Microsoft rose 1.5% a day after falling 2.7%. Google’s parent company, Alphabet, added 0.8% after tumbling 7.5%
Big Tech stocks are facing very high expectations after they soared much more than the rest of the market last year, carrying the S&P 500 to records recently. Apple, Amazon and Meta Platforms, the owner of Facebook and Instagram, will report their latest results after trading ends for the day. They’ll also need to deliver big numbers to justify their big runs higher.
Merck climbed 3.8% after the pharmaceutical giant’s report in the morning delivered stronger profit and revenue for the latest quarter than analysts expected. Etsy jumped 8% after it added a partner from Elliott Investment Management to its board, who said he sees opportunity to significantly increase the company’s value.
On the losing end of Wall Street, New York Community Bancorp. fell another 6.1% after plunging 37.7% a day before, when it reported a much larger quarterly loss than expected and cut its dividend to build its financial strength. The surprising report caused stocks of other regional banks to tumble, reviving uncomfortable memories of the banking crisis last year that led to the collapses of Silicon Valley Bank, Signature Bank and others.
New York Community Bancorp. had acquired much of Signature, and analysts say much of its struggles are related to that. But its losses tied to commercial real estate are a reminder of challenges facing the entire industry. The KBW Nasdaq Regional Bank index fell 2.8%, following Wednesday’s tumble of 6%.
MetLife sank 5.8% despite reporting stronger profit and revenue than Wall Street expected. Analysts pointed to its forecast for 2024, where the insurer put some numbers on challenges it had previously discussed.
Peloton Interactive fell 22.8% after it gave a forecast for upcoming revenue that fell short of analysts’ expectations. That was despite it roughly matching forecasts for the latest quarter.
In the bond market, the yield on the 10-year Treasury fell to 3.87% from 3.92% late Wednesday.

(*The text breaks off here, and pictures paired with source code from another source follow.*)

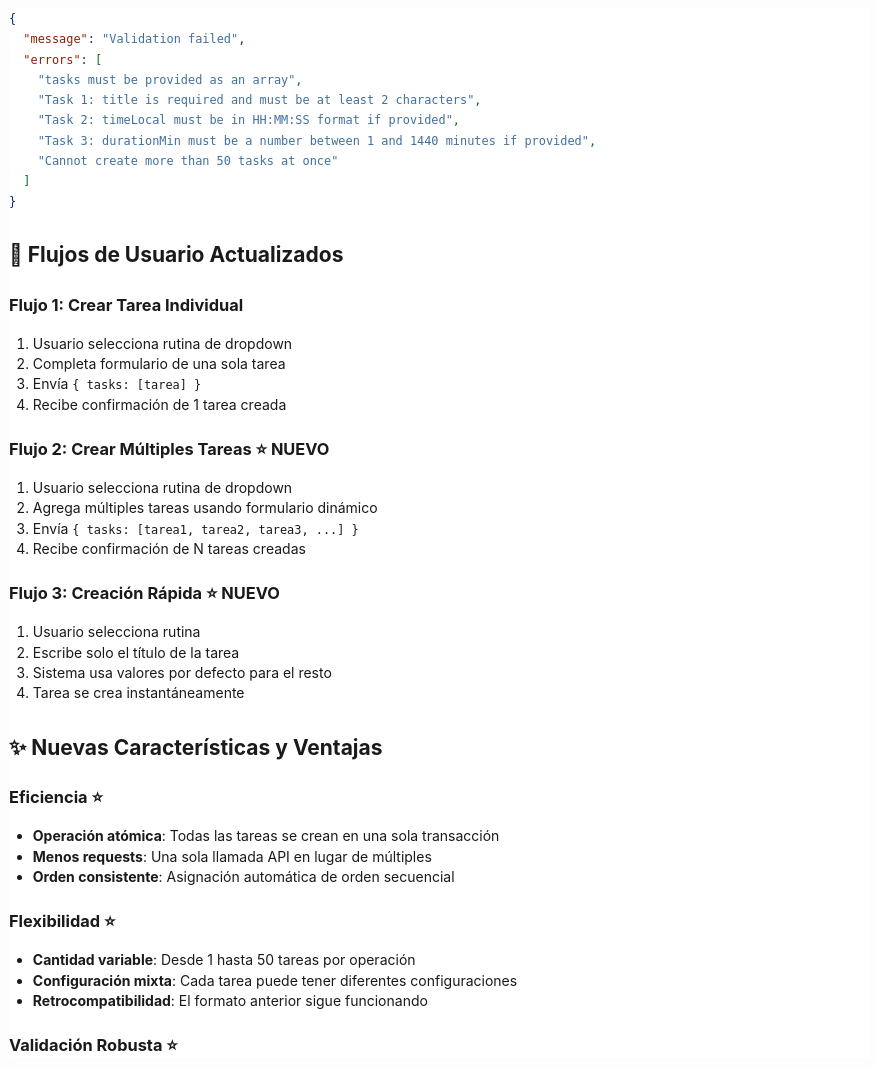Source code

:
 ```json
{
  "message": "Validation failed",
  "errors": [
    "tasks must be provided as an array",
    "Task 1: title is required and must be at least 2 characters",
    "Task 2: timeLocal must be in HH:MM:SS format if provided",
    "Task 3: durationMin must be a number between 1 and 1440 minutes if provided",
    "Cannot create more than 50 tasks at once"
  ]
}
```

## 🎨 Flujos de Usuario Actualizados

### Flujo 1: Crear Tarea Individual

1. Usuario selecciona rutina de dropdown
2. Completa formulario de una sola tarea
3. Envía `{ tasks: [tarea] }`
4. Recibe confirmación de 1 tarea creada

### Flujo 2: Crear Múltiples Tareas ⭐ **NUEVO**

1. Usuario selecciona rutina de dropdown
2. Agrega múltiples tareas usando formulario dinámico
3. Envía `{ tasks: [tarea1, tarea2, tarea3, ...] }`
4. Recibe confirmación de N tareas creadas

### Flujo 3: Creación Rápida ⭐ **NUEVO**

1. Usuario selecciona rutina
2. Escribe solo el título de la tarea
3. Sistema usa valores por defecto para el resto
4. Tarea se crea instantáneamente

## ✨ Nuevas Características y Ventajas

### Eficiencia ⭐

- **Operación atómica**: Todas las tareas se crean en una sola transacción
- **Menos requests**: Una sola llamada API en lugar de múltiples
- **Orden consistente**: Asignación automática de orden secuencial

### Flexibilidad ⭐

- **Cantidad variable**: Desde 1 hasta 50 tareas por operación
- **Configuración mixta**: Cada tarea puede tener diferentes configuraciones
- **Retrocompatibilidad**: El formato anterior sigue funcionando

### Validación Robusta ⭐
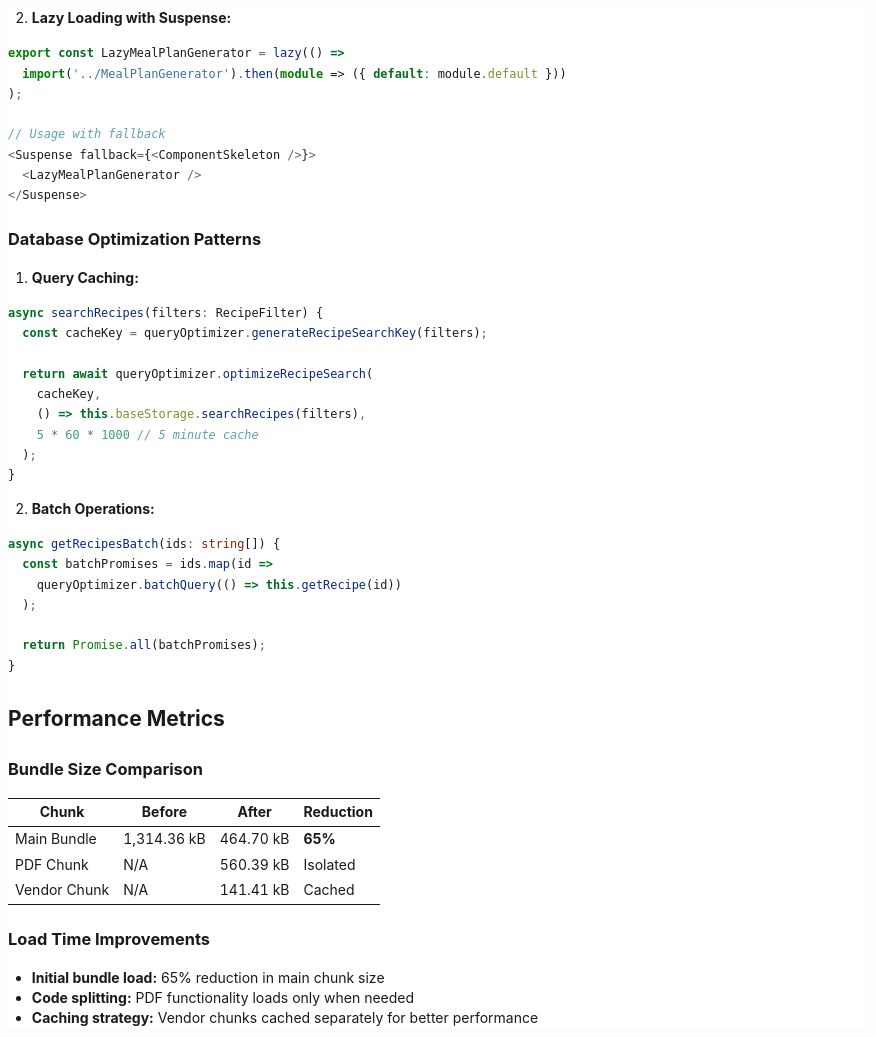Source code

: 2. **Lazy Loading with Suspense:**
```typescript
export const LazyMealPlanGenerator = lazy(() => 
  import('../MealPlanGenerator').then(module => ({ default: module.default }))
);

// Usage with fallback
<Suspense fallback={<ComponentSkeleton />}>
  <LazyMealPlanGenerator />
</Suspense>
```

### Database Optimization Patterns

1. **Query Caching:**
```typescript
async searchRecipes(filters: RecipeFilter) {
  const cacheKey = queryOptimizer.generateRecipeSearchKey(filters);
  
  return await queryOptimizer.optimizeRecipeSearch(
    cacheKey,
    () => this.baseStorage.searchRecipes(filters),
    5 * 60 * 1000 // 5 minute cache
  );
}
```

2. **Batch Operations:**
```typescript
async getRecipesBatch(ids: string[]) {
  const batchPromises = ids.map(id => 
    queryOptimizer.batchQuery(() => this.getRecipe(id))
  );
  
  return Promise.all(batchPromises);
}
```

## Performance Metrics

### Bundle Size Comparison
| Chunk | Before | After | Reduction |
|-------|--------|-------|-----------|
| Main Bundle | 1,314.36 kB | 464.70 kB | **65%** |
| PDF Chunk | N/A | 560.39 kB | Isolated |
| Vendor Chunk | N/A | 141.41 kB | Cached |

### Load Time Improvements
- **Initial bundle load:** 65% reduction in main chunk size
- **Code splitting:** PDF functionality loads only when needed
- **Caching strategy:** Vendor chunks cached separately for better performance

It sank after one report showed that slightly more workers applied for unemployment benefits last week than expected. While no one wants workers to lose their jobs, the number is still low relative to history. And Wall Street wants to see a cooldown in the job market, which could keep a lid on inflationary pressures.
A separate report offered similar encouragement for traders. It said U.S. workers were much more productive in the last three months of 2023 than expected, producing more stuff per hour worked. Strong growth in productivity could allow workers to get bigger raises in pay without adding more pressure on inflation.
“If companies can generate strong productivity growth, they will be able to control costs and protect margins without sacrificing talent in an environment of still-elevated wages and fading pricing power,” said EY Chief Economist Gregory Daco.
Data released later in the morning suggested the U.S. manufacturing industry is improving after struggling for more than a year under the weight of high interest rates. Manufacturing activity shrank for a 15th straight month in January, but not by as much as economists expected. Growth in new orders is helping to boost the industry, according to the Institute for Supply Management.
Potentially concerning, though, was that prices for raw materials increased in January following eight months of decreases.
Traders are increasingly betting the Federal Reserve will begin cutting interest rates in May, after pushing back expectations from March. Whenever it does begin, it would mark a sharp turnaround after the Fed hiked its main interest rate to the highest level since 2001 in hopes of getting inflation under control.
High interest rates intentionally slow the economy, and they undercut prices for investments.
In stock markets abroad, London’s FTSE 100 slipped 0.2% after the Bank of England said it’s keeping its main interest rate at a near 16-year high as inflation in Britain unexpectedly rose to 4% in December.
Indexes were mixed across Europe and Asia.